E’ allarme sanitario per l’emergenza rifiuti a Napoli. Si parla di possibili epidemie. Questa mattina erano tremila tonnellate i rifiuti lasciati sulle strade del capoluogo campano, ottomila in provincia. Comincia anche l’invasione di gabbiani, piccioni e topi, che si nutrono di questa immondizia. In aggiunta a tutto ciò, oggi a Napoli è prevista l’ispezione ufficale della delegazione della Unione Europea. Sarà Pia Bucella, responsabile della direzione generale, a guidare l’ispezione. Ricordiamo come l’Italia sia stata condannata dalla Corte europea di giustizia per non aver rispettato le norme comunitarie sulla gestione dei rifiuti.

E’ di qualche giorno fa la notizia di nuovi cortei e scontri per la discarica di Terzigno.

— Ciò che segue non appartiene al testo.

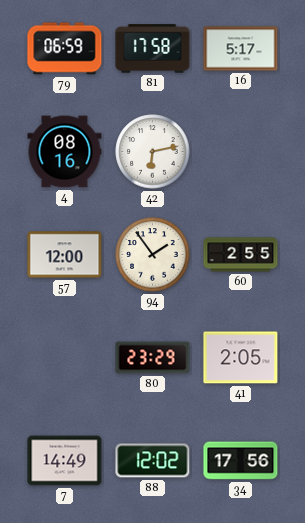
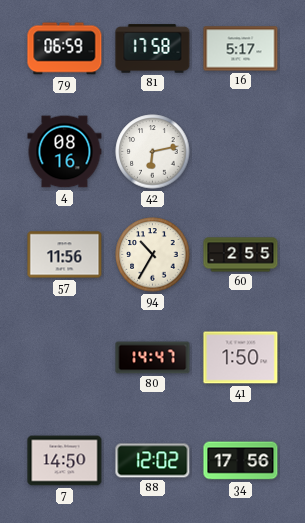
57: 12:00 -> 11:56
94: 1:54 -> 10:35
80: 23:29 -> 14:47
41: 2:05 -> 1:50
7: 14:49 -> 14:50
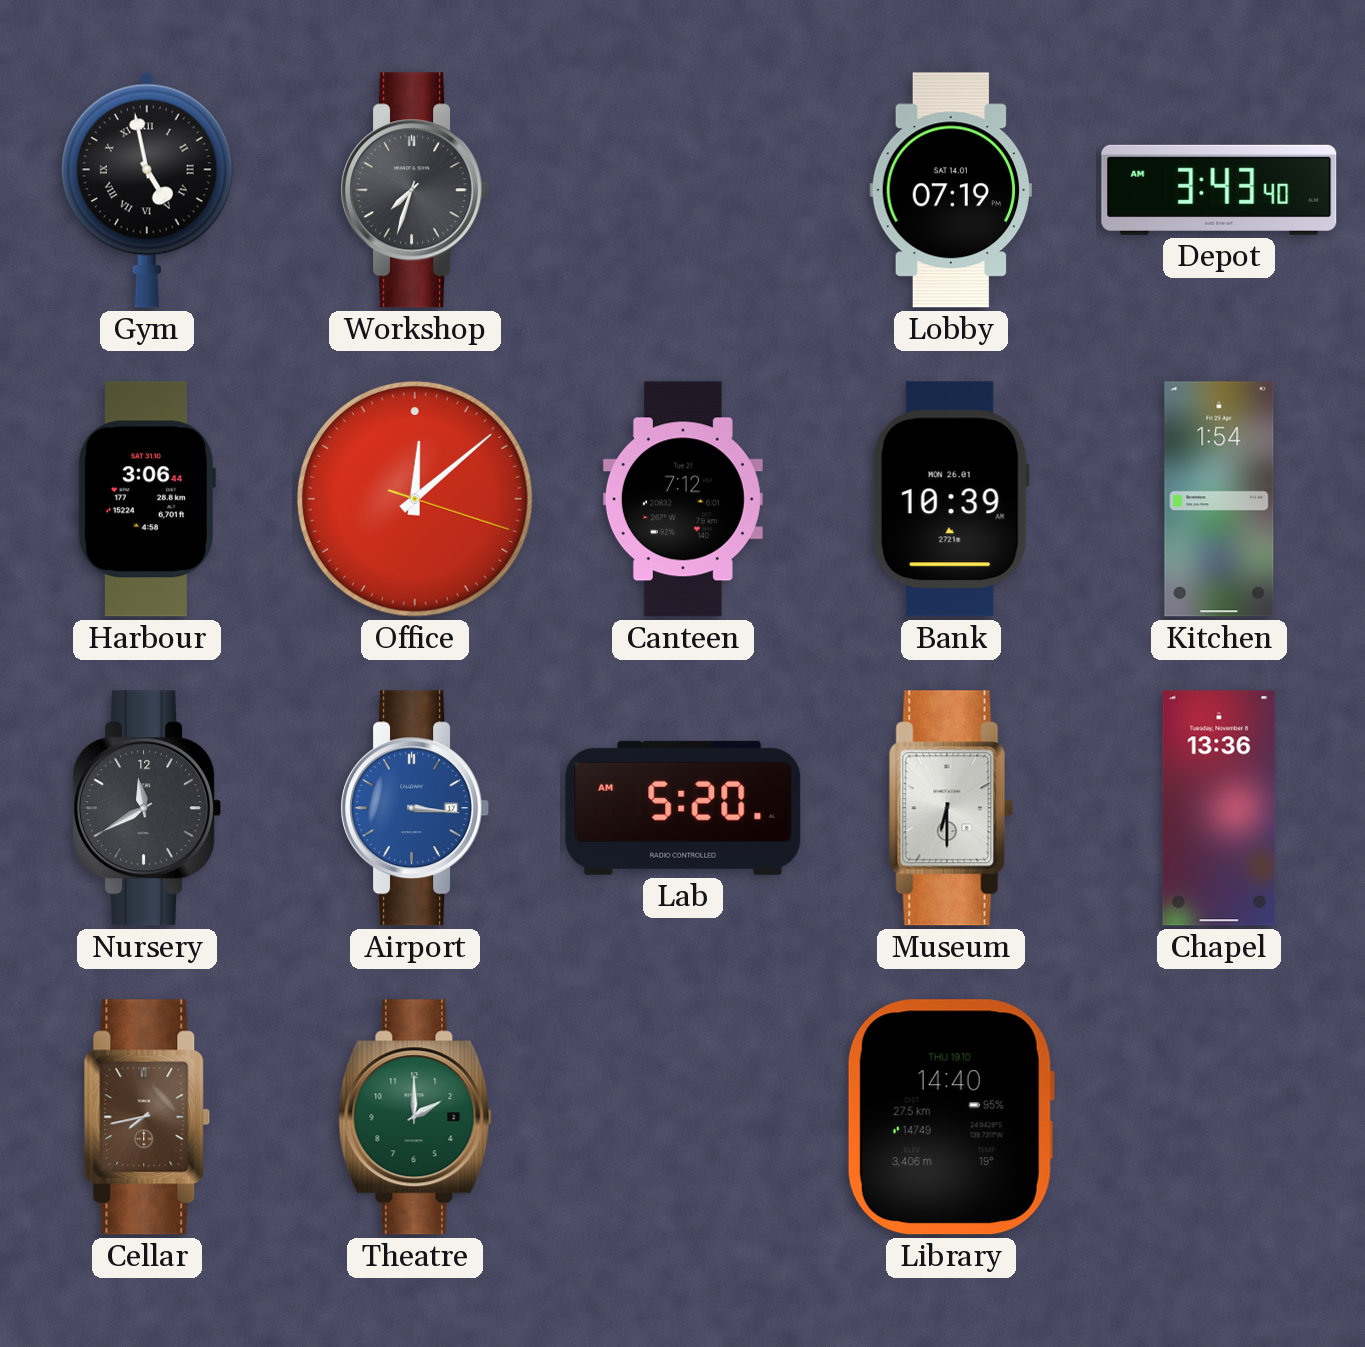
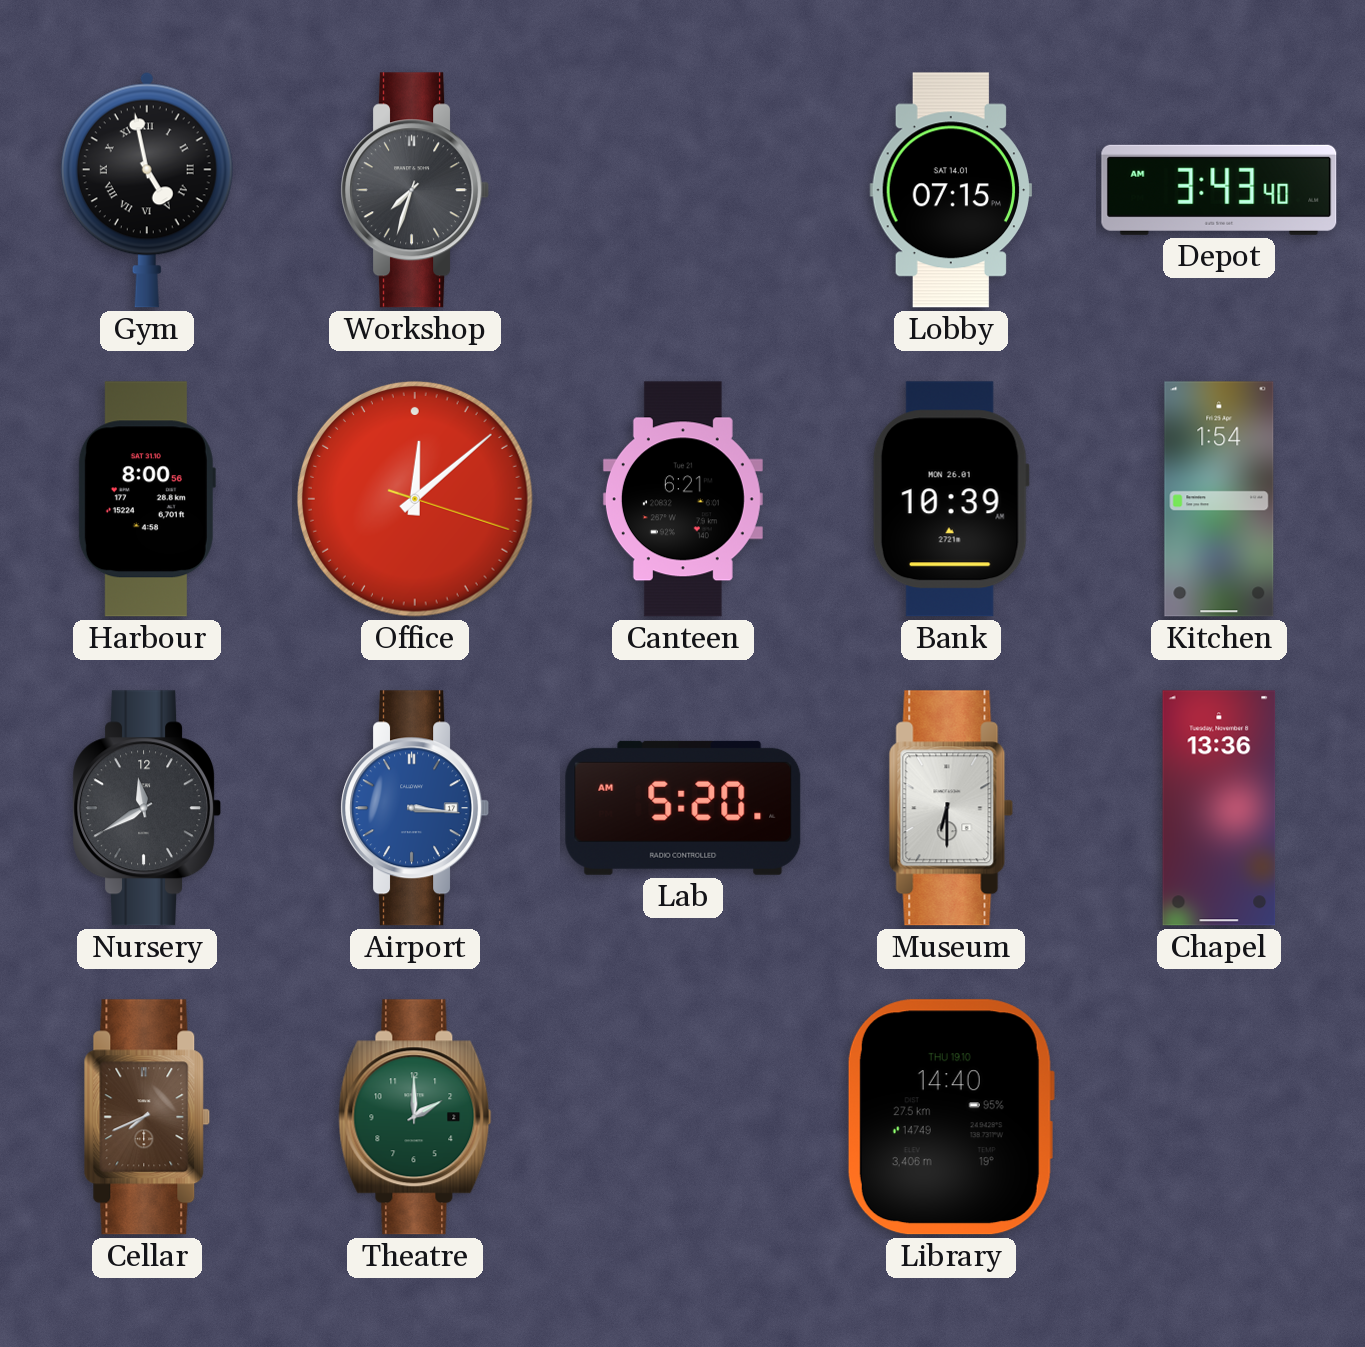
Lobby: 07:19 -> 07:15
Harbour: 3:06 -> 8:00
Canteen: 7:12 -> 6:21
Cellar: 7:43 -> 7:41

Adesso i commissari europei devono verificare il livello di rischio sanitario. Il sindaco Rosa Russo Iervolino ha indetto una riunione di emergenza: essendo finito l’accordo di solidarietà con le altre province campane, non c’è più la possibilità di sversare fuori dalla Campania.

Paolo Giacomelli, assessore all’Igiene sta monitorando gli aspetti sanitari dell’emergenza rifiuti. Ma il problema è a monte. Non ci sono più discariche. Gli Stir (impianti per la trasformazione dell’umido) non hanno più spazio e tempo per effettuare la tritovagliatura dei rifiuti. I siti di Tufino e Chiavano sono ormai al limite delle capacità.

Daniele Fortini, amministratore delegato dell’Asìa, spera nell’aiuto della Lombardia, dell’Emilia Romagna e della Toscana. E parla di riarmare gli impianti di Giugliano e Tufino, almeno per la trasformazione della frazione umida. E intanto prosegue l’emergenza rifiuti, vedremo cosa emergeà dall’ispezione della UE.